The ravages of malaria are most damaging where they are hardest to combat: in rural areas in Africa that have little or no public health infrastructure. In response to that quandary, scientists and economists in 2004 dreamed up a scheme called the Affordable Medicines Facility — Malaria (AMFm). It aims to get artemisinin-based combination therapies (ACTs) — the most effective malaria treatments known — into the private pharmacies and village shops that are the only source of medicine in many rural African areas. Now, this grand experiment seems likely to end, its successes underrated and potential improvements not yet explored (see page 508).

The high costs of ACTs have often meant that few rural outlets stocked them. Instead, shops sold cheaper but often ineffective drugs such as chloroquine — or, worse, artemisinin monotherapies, which are a recipe for the emergence of drug resistance. To overcome these problems, the AMFm first secures much cheaper prices from makers of ACTs by generating and negotiating massive bulk orders. Next, it offers importers subsidies to bring prices down further, to levels that are affordable in rural Africa. The scheme has been tested since 2010 at the country level in Ghana, Kenya, Madagascar, Niger, Nigeria, Tanzania and Uganda, and last month an independent evaluation found that it had performed remarkably well on the main benchmarks of success, increasing the number of outlets stocking ACTs and lowering prices (S. Tougheret al.Lancethttp://doi.org/js2;2012).

Last week, however, the Global Fund to Fight AIDS, Tuberculosis and Malaria decided to end the AMFm as a stand-alone programme, by integrating it into the fund’s core system for awarding malaria-control grants to countries. This integration probably spells the end for AMFm, because there will be no new money for the programme after the end of next year.

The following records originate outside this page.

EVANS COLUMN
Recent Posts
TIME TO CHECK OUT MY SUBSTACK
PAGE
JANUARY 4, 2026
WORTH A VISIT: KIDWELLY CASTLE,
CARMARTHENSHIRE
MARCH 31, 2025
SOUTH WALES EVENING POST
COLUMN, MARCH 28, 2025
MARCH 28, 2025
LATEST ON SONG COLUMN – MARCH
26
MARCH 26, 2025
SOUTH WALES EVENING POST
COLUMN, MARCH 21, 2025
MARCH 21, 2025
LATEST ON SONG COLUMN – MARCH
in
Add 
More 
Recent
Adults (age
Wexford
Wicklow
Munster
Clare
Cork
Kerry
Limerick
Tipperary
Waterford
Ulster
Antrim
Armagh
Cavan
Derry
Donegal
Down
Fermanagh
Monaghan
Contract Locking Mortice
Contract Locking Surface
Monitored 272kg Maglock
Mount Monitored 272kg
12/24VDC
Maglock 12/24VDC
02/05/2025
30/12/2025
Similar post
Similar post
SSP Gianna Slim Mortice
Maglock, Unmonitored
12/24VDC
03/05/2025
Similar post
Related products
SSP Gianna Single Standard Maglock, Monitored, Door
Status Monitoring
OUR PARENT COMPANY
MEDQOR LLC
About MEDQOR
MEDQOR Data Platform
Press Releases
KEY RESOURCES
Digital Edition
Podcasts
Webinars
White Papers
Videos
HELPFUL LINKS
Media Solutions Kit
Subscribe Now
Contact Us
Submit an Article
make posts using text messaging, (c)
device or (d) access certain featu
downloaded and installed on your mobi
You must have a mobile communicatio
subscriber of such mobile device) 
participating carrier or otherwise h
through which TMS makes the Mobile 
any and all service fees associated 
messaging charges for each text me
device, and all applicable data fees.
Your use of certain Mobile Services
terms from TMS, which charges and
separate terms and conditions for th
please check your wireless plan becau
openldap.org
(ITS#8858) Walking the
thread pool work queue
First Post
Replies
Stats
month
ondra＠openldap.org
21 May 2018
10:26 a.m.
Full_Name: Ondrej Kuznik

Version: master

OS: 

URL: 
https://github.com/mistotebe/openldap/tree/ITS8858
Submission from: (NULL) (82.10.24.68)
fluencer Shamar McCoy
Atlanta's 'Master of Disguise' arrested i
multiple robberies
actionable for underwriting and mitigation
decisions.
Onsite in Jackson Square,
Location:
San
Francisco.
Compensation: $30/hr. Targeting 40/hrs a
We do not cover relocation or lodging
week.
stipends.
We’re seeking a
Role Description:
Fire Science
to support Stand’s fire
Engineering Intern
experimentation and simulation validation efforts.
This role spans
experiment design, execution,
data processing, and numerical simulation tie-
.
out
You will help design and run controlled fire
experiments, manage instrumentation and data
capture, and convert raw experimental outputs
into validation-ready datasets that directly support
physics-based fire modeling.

The fund’s decision may be related to long-standing US opposition to the AMFm. Congress has passed legislation discouraging support for the programme until the concept has been proven, and the US President’s Malaria Initiative maintains that private-sector treatment efforts should be carried out in partnership with governments. Other critics say that trained community health workers, not shop-keepers, should be at the front line of malaria treatment. In an ideal world, that may all be true. But whatever its detractors might say, the programme has succeeded in getting effective antimalarials to the only places in rural areas where most parents can get treatment for a child whose life is threatened by malaria.

Whatever its detractors might say, the programme has succeeded in getting antimalarials to rural areas.

More sensibly, the AMFm’s critics also note that because not all cases of fever are malaria, selling ACTs over the counter inevitably leads to overtreatment, resulting in waste. But overtreatment has long plagued all malaria-control programmes, and would happen with or without the AMFm. It is only within the past few years that progress in rapid diagnostic tests for malaria — which use just a finger-prick of blood to check for proteins specific to the malaria-causing Plasmodium parasite — has made routine testing feasible. Only in 2010 did the World Health Organization begin recommending the use of diagnostics before treatment of malaria.

There is plenty of scope for improving the AMFm’s approach, which is still young. Combining diagnostics and treatment is clearly the next step, for example, and there is a major need — social scientists listen up — to devise clever ways to market tests and drugs together.

But it would be senseless to give up on the AMFm’s strategy of using the vast existing private-sector infrastructure in Africa to get good medicines where there were none before. Anyone who doubts the power of the continent’s private-sector distribution networks should consider how the free market has made Coca-Cola and other soft drinks available in even the remotest locations. That force should be harnessed equally for lifesaving malaria therapies.